Sunday, April 28, 2013

Ibnu Taimiyah Meyakini bahwa Allah Berada di Suatu Arah dan Tempat


Ibnu Taimiyah meyakini bahwa Allah berada di suatu arah dan tempat.
(Minhaj as-Sunnah an-Nabawiyyah 1/56, 142, 217, 242, 249, 250, 262, 264, ar-Risalah at-Tadmuriyyah, hal. 46, Bayan Talbis al Jahmiyyah 1/526)

Bantahan:

Syekh Syarafuddin ibn at-Tilimsani dalam Syarh Luma’ al Adillah menyatakan:

قَوْلُهُ تَعَالَى (ليس كمثله شىء)  نَفَى عَنْ نَفْسِهِ مُشَابَهَةَ العَالَمِ إِيَّاهُ، فَفِي التَّحَيُّزِ بِجِهَةٍ مِنَ الْجِهَاتِ مُشَابَهَةُ الأَجْسَامِ وَالْجَوَاهِرِ، وَفِي التَّمَكُّنِ فِي مَكَانٍ مُمَاثَلَةٌ لِلْجَوَاهِرِ الْمُتَمَكِّنَةِ فِي الأَمْكِنَةِ، فَفِي وَصْفِهِ بِالْجِهَاتِ قَوْلٌ بِالانْحِصَارِ فِيْهَا، وَفِي القَوْلِ بِالتَّمَكُّنِ فِي الْمَكَانِ إِثْبَاتُ الْحَاجَةِ إِلَى الْمَكَانِ، وَفِي كُلِّ ذلِكَ إِيْجَابُ حُدُوْثِـهِ وَإِزَالَـةُ قِدَمِهِ، وَذلِكَ كُلُّهُ مُحَالٌ فِي حَقِّ القَدِيْمِ.

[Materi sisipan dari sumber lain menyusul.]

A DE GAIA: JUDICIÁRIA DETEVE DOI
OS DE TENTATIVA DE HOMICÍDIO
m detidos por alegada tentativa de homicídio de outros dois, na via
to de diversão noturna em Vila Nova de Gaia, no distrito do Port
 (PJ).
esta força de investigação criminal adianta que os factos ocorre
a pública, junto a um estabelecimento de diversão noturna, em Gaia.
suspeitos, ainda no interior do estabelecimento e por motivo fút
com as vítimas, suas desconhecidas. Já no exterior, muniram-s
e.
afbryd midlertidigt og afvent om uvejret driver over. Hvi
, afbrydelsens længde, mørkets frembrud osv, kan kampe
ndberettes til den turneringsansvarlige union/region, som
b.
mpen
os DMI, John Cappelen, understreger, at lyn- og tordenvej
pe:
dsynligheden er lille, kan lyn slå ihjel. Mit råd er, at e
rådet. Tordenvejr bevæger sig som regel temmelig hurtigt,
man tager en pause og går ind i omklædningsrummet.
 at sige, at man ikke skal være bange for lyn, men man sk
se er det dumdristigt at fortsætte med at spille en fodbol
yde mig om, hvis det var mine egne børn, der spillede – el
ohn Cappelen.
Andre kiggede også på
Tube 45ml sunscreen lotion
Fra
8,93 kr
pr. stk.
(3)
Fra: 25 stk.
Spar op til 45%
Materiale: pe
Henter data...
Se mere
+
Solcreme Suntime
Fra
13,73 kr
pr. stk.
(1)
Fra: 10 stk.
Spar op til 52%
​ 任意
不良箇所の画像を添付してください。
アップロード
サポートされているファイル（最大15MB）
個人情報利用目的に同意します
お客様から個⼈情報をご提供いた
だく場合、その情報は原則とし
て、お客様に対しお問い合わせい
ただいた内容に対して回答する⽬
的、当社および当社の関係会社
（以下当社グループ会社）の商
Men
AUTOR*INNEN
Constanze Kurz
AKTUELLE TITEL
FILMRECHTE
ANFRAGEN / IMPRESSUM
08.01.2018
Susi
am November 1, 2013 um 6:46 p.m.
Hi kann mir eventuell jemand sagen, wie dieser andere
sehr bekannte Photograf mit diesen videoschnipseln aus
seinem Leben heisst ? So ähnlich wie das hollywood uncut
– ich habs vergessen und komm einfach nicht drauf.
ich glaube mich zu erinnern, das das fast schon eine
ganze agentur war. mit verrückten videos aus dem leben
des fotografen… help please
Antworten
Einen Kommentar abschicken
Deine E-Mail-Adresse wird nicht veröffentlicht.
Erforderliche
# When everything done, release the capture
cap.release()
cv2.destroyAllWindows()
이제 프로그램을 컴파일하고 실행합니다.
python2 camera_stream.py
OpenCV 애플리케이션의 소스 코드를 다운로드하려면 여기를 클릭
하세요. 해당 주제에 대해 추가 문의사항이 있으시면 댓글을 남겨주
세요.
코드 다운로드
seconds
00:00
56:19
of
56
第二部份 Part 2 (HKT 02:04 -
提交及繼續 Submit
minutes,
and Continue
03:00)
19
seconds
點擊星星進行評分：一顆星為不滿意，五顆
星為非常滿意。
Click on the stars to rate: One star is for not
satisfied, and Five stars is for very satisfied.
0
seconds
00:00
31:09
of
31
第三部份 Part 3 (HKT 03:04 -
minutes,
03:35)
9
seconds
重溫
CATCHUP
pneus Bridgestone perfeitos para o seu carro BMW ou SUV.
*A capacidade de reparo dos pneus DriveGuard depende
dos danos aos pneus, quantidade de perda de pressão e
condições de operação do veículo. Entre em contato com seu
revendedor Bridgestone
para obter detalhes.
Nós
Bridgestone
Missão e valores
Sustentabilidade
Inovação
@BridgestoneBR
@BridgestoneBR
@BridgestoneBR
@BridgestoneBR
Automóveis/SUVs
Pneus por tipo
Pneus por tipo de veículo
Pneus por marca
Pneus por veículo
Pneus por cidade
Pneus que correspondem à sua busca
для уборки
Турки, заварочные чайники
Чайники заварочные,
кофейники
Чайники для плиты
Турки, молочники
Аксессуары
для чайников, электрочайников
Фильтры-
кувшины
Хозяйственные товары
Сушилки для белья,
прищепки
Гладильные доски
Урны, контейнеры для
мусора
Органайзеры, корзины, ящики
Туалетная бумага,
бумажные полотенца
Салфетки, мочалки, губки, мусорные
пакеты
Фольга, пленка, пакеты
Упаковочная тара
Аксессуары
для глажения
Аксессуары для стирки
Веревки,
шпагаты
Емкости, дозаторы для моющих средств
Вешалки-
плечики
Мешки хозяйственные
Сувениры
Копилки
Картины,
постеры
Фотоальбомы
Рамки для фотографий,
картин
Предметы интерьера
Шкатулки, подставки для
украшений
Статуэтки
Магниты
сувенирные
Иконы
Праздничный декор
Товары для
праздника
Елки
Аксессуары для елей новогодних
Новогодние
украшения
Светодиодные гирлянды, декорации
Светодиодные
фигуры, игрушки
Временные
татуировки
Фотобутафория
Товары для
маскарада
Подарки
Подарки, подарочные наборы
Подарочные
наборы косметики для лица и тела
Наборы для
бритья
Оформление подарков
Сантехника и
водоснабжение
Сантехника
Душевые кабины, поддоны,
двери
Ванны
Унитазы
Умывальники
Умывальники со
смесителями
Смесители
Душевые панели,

Firman Allah ta’ala ini (QS. Asy-Syura:11) menafikan dari-Nya bahwa alam menyerupai-Nya, sedangkan berada di salah satu arah jelas mengandung unsur menyerupai jism dan jawhar, bertempat di suatu tempat juga menyerupai benda-benda yang menempati tempat, jadi menyifati Allah dengan arah berarti menyatakan bahwa Allah memiliki ukuran yang diliputi oleh arah tersebut, dan menyatakan Allah bertempat di suatu tempat adalah menetapkan sifat membutuhkan kepada tempat, jelas itu semua meniscayakan kebaharuan Allah dan menafikan keazalian-Nya, dan itu semua adalah mustahil bagi Allah yang qadim.”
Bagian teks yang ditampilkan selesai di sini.